The aim of this work is to assess lipid status and oxidative stress in different groups of SLE and the effect of different drug regimen and disease activity on the studied parameters. Also, this work aims to study the effect of disease pathogenesis on internal lipid distribution in the major lipoprotein classes.
The present study included 120 SLE adult patients (104 females and 16 males) selected from Internal Medicine Department and Rheumatology and Rehabilitation outpatient Clinic of Mansoura University Hospital between August 2009 and May 2011. Thirty healthy subjects with matched age, sex and BMI were included as healthy controls.
It was found that:
Dyslipidemia in SLE include elevated TC, TG, LDL-C, ox- LDL, MDA, and reduced HDL-C and its associated anti-oxidant component Apo A-1.

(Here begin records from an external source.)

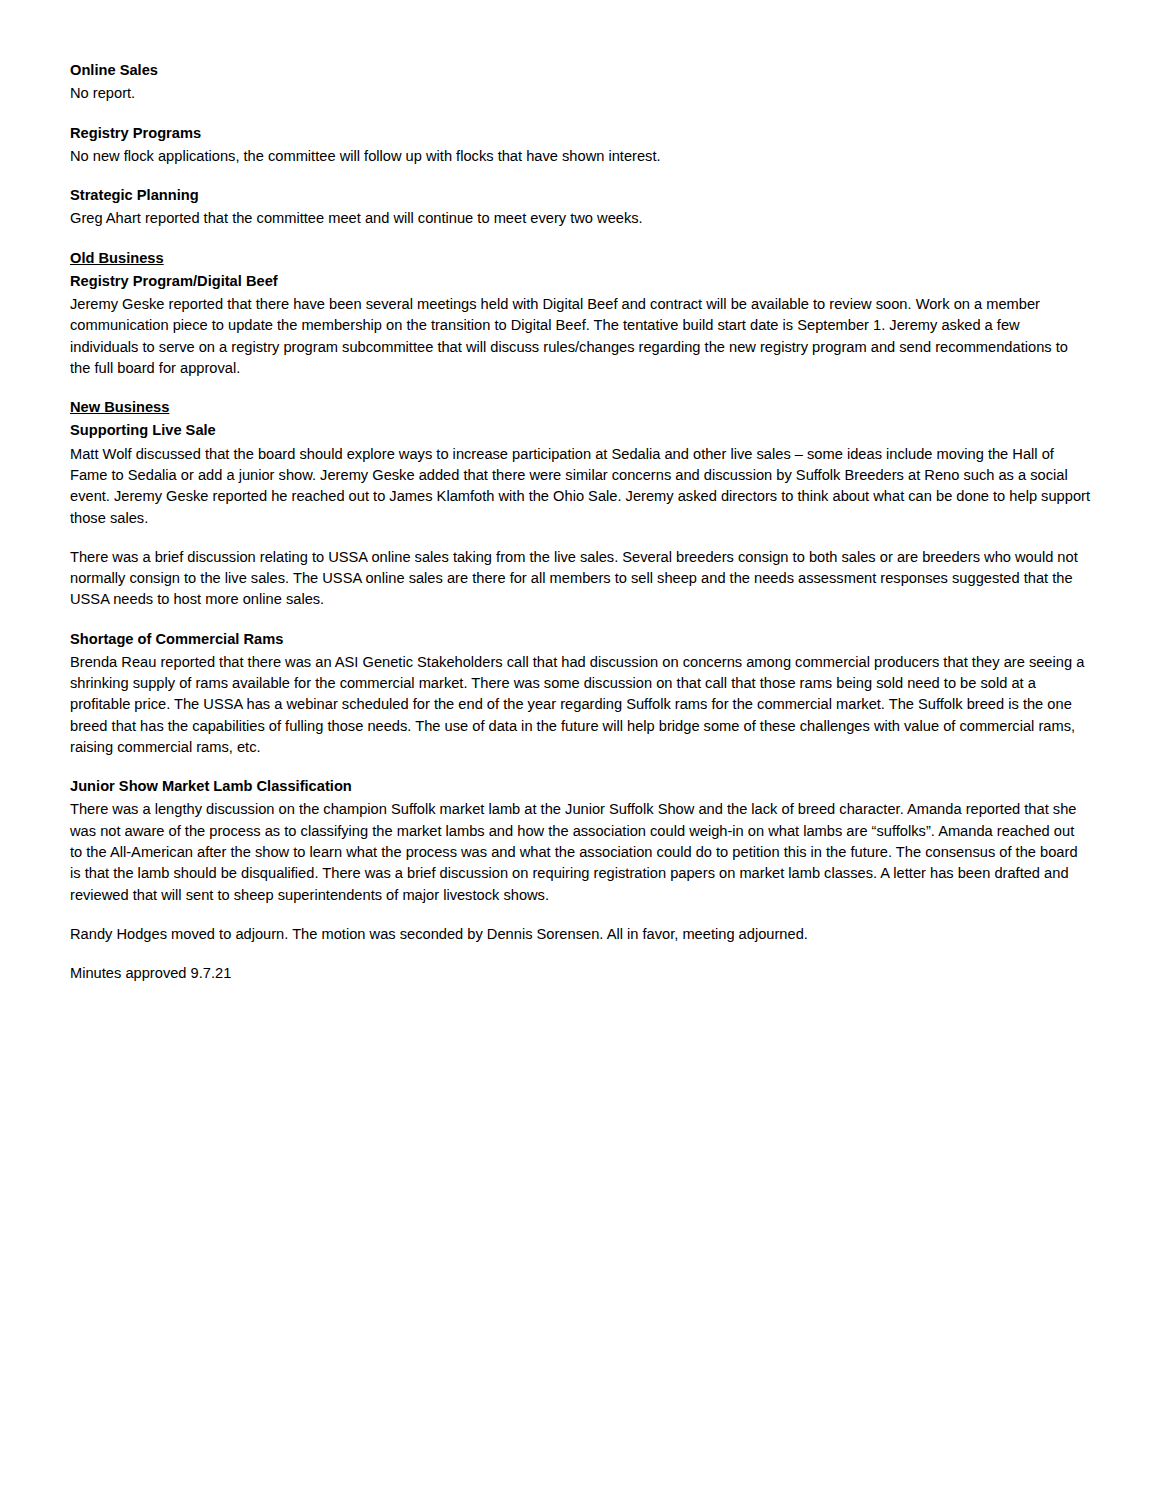Online Sales
No report.
Registry Programs
No new flock applications, the committee will follow up with flocks that have shown interest.
Strategic Planning
Greg Ahart reported that the committee meet and will continue to meet every two weeks.
Old Business
Registry Program/Digital Beef
Jeremy Geske reported that there have been several meetings held with Digital Beef and contract will be available to review soon. Work on a member communication piece to update the membership on the transition to Digital Beef. The tentative build start date is September 1. Jeremy asked a few individuals to serve on a registry program subcommittee that will discuss rules/changes regarding the new registry program and send recommendations to the full board for approval.
New Business
Supporting Live Sale
Matt Wolf discussed that the board should explore ways to increase participation at Sedalia and other live sales – some ideas include moving the Hall of Fame to Sedalia or add a junior show. Jeremy Geske added that there were similar concerns and discussion by Suffolk Breeders at Reno such as a social event. Jeremy Geske reported he reached out to James Klamfoth with the Ohio Sale. Jeremy asked directors to think about what can be done to help support those sales.
There was a brief discussion relating to USSA online sales taking from the live sales. Several breeders consign to both sales or are breeders who would not normally consign to the live sales. The USSA online sales are there for all members to sell sheep and the needs assessment responses suggested that the USSA needs to host more online sales.
Shortage of Commercial Rams
Brenda Reau reported that there was an ASI Genetic Stakeholders call that had discussion on concerns among commercial producers that they are seeing a shrinking supply of rams available for the commercial market. There was some discussion on that call that those rams being sold need to be sold at a profitable price. The USSA has a webinar scheduled for the end of the year regarding Suffolk rams for the commercial market. The Suffolk breed is the one breed that has the capabilities of fulling those needs. The use of data in the future will help bridge some of these challenges with value of commercial rams, raising commercial rams, etc.
Junior Show Market Lamb Classification
There was a lengthy discussion on the champion Suffolk market lamb at the Junior Suffolk Show and the lack of breed character. Amanda reported that she was not aware of the process as to classifying the market lambs and how the association could weigh-in on what lambs are “suffolks”. Amanda reached out to the All-American after the show to learn what the process was and what the association could do to petition this in the future. The consensus of the board is that the lamb should be disqualified. There was a brief discussion on requiring registration papers on market lamb classes. A letter has been drafted and reviewed that will sent to sheep superintendents of major livestock shows.
Randy Hodges moved to adjourn. The motion was seconded by Dennis Sorensen. All in favor, meeting adjourned.
Minutes approved 9.7.21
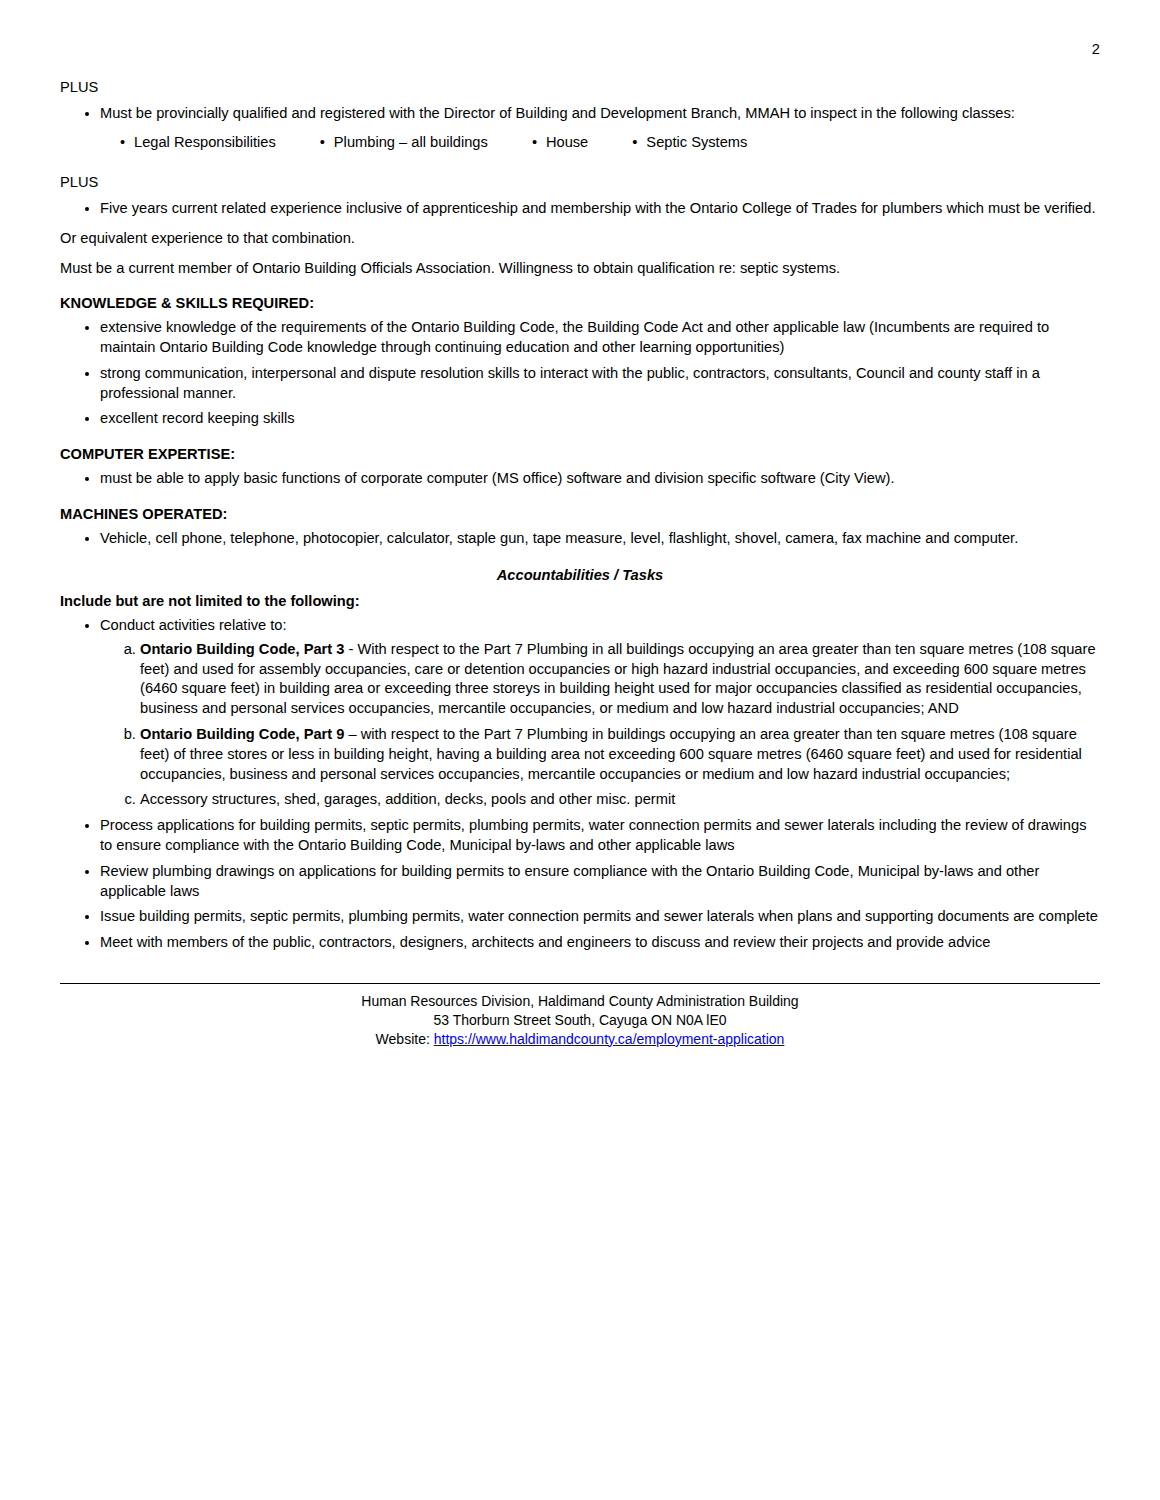2
PLUS
Must be provincially qualified and registered with the Director of Building and Development Branch, MMAH to inspect in the following classes:
Legal Responsibilities
Plumbing – all buildings
House
Septic Systems
PLUS
Five years current related experience inclusive of apprenticeship and membership with the Ontario College of Trades for plumbers which must be verified.
Or equivalent experience to that combination.
Must be a current member of Ontario Building Officials Association. Willingness to obtain qualification re: septic systems.
KNOWLEDGE & SKILLS REQUIRED:
extensive knowledge of the requirements of the Ontario Building Code, the Building Code Act and other applicable law (Incumbents are required to maintain Ontario Building Code knowledge through continuing education and other learning opportunities)
strong communication, interpersonal and dispute resolution skills to interact with the public, contractors, consultants, Council and county staff in a professional manner.
excellent record keeping skills
COMPUTER EXPERTISE:
must be able to apply basic functions of corporate computer (MS office) software and division specific software (City View).
MACHINES OPERATED:
Vehicle, cell phone, telephone, photocopier, calculator, staple gun, tape measure, level, flashlight, shovel, camera, fax machine and computer.
Accountabilities / Tasks
Include but are not limited to the following:
Conduct activities relative to:
Ontario Building Code, Part 3 - With respect to the Part 7 Plumbing in all buildings occupying an area greater than ten square metres (108 square feet) and used for assembly occupancies, care or detention occupancies or high hazard industrial occupancies, and exceeding 600 square metres (6460 square feet) in building area or exceeding three storeys in building height used for major occupancies classified as residential occupancies, business and personal services occupancies, mercantile occupancies, or medium and low hazard industrial occupancies; AND
Ontario Building Code, Part 9 – with respect to the Part 7 Plumbing in buildings occupying an area greater than ten square metres (108 square feet) of three stores or less in building height, having a building area not exceeding 600 square metres (6460 square feet) and used for residential occupancies, business and personal services occupancies, mercantile occupancies or medium and low hazard industrial occupancies;
Accessory structures, shed, garages, addition, decks, pools and other misc. permit
Process applications for building permits, septic permits, plumbing permits, water connection permits and sewer laterals including the review of drawings to ensure compliance with the Ontario Building Code, Municipal by-laws and other applicable laws
Review plumbing drawings on applications for building permits to ensure compliance with the Ontario Building Code, Municipal by-laws and other applicable laws
Issue building permits, septic permits, plumbing permits, water connection permits and sewer laterals when plans and supporting documents are complete
Meet with members of the public, contractors, designers, architects and engineers to discuss and review their projects and provide advice
Human Resources Division, Haldimand County Administration Building
53 Thorburn Street South, Cayuga ON N0A lE0
Website: https://www.haldimandcounty.ca/employment-application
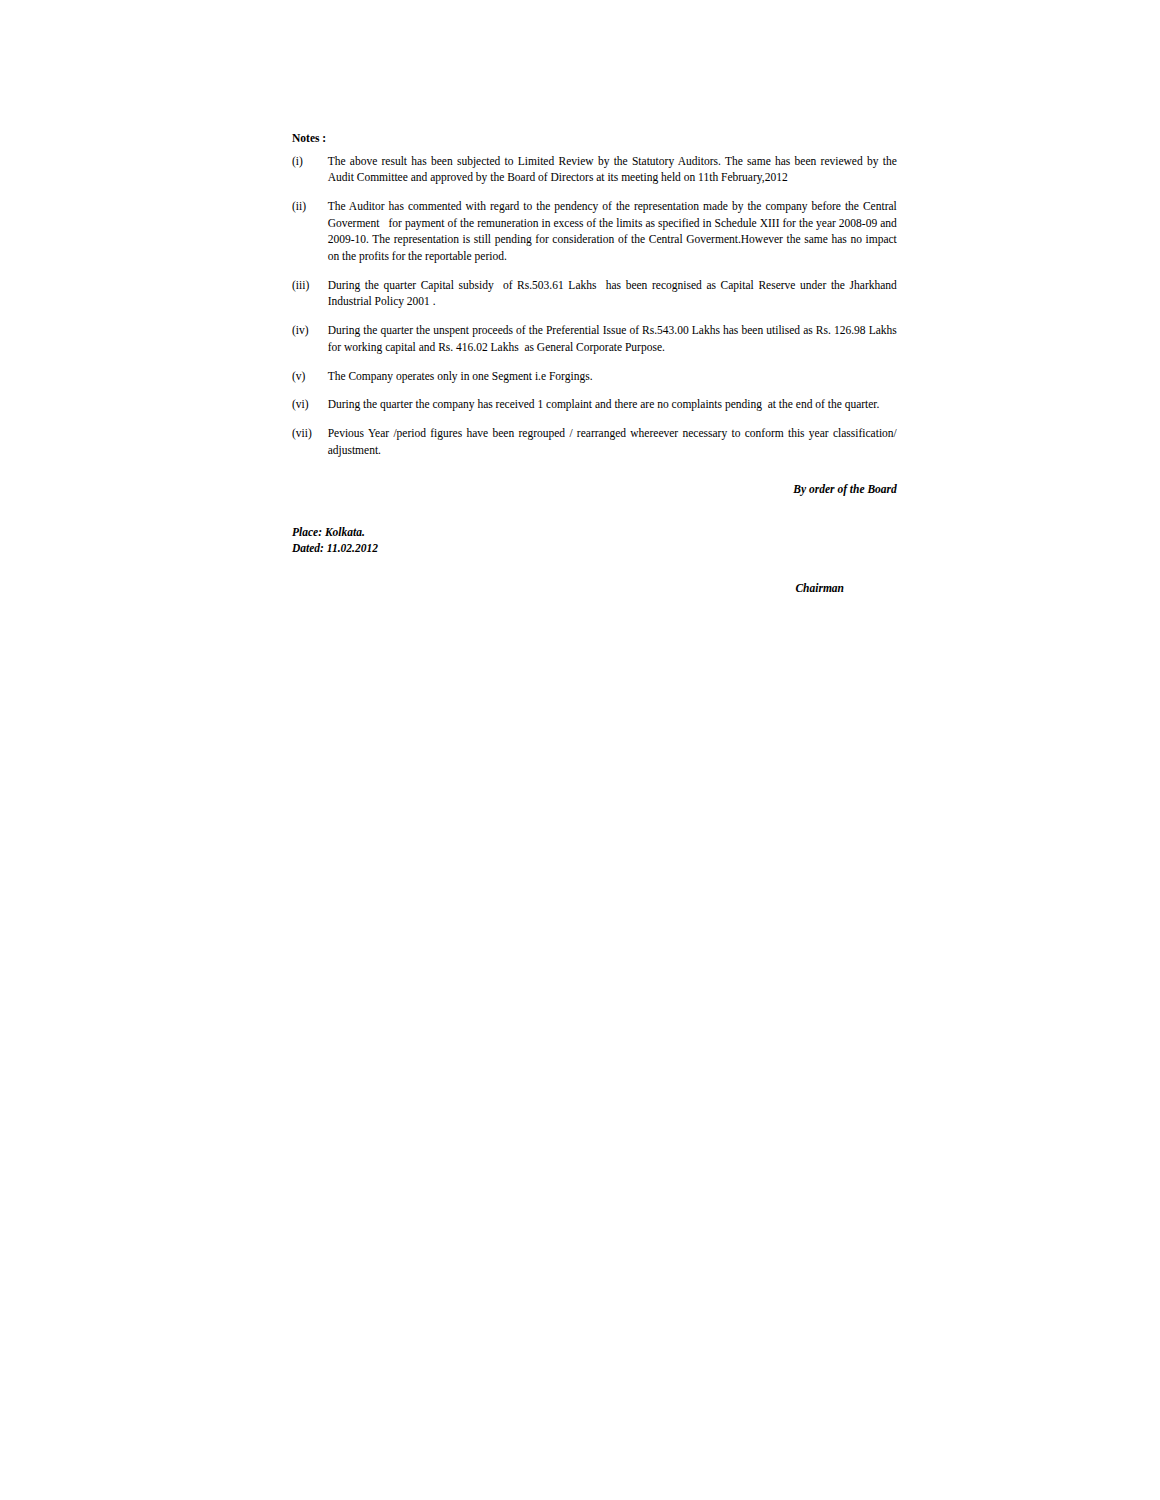Notes :
| (i) | The above result has been subjected to Limited Review by the Statutory Auditors. The same has been reviewed by the Audit Committee and approved by the Board of Directors at its meeting held on 11th February,2012 |
| (ii) | The Auditor has commented with regard to the pendency of the representation made by the company before the Central Goverment for payment of the remuneration in excess of the limits as specified in Schedule XIII for the year 2008-09 and 2009-10. The representation is still pending for consideration of the Central Goverment.However the same has no impact on the profits for the reportable period. |
| (iii) | During the quarter Capital subsidy of Rs.503.61 Lakhs has been recognised as Capital Reserve under the Jharkhand Industrial Policy 2001 . |
| (iv) | During the quarter the unspent proceeds of the Preferential Issue of Rs.543.00 Lakhs has been utilised as Rs. 126.98 Lakhs for working capital and Rs. 416.02 Lakhs as General Corporate Purpose. |
| (v) | The Company operates only in one Segment i.e Forgings. |
| (vi) | During the quarter the company has received 1 complaint and there are no complaints pending at the end of the quarter. |
| (vii) | Pevious Year /period figures have been regrouped / rearranged whereever necessary to conform this year classification/ adjustment. |
By order of the Board
Place: Kolkata.
Dated: 11.02.2012
Chairman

SLE causes qualitative disturbance in different lipoprotein classes in the form of increased TG content in relation to their cholesterol content.
Increased levels of oxidant status in the form of MDA and ox-LDL promote LDL and other lipoprotein oxidation that pave the way to premature atherosclerosis in SLE
SLE complication, disease activity, as well as drug therapy all together contributes to dyslipidemia and hence cardiovascular risk associated with SLE.
Elevation of Lp (a) which is considered an independent risk factor for CVD could share in premature atheroscelerosis in these patients.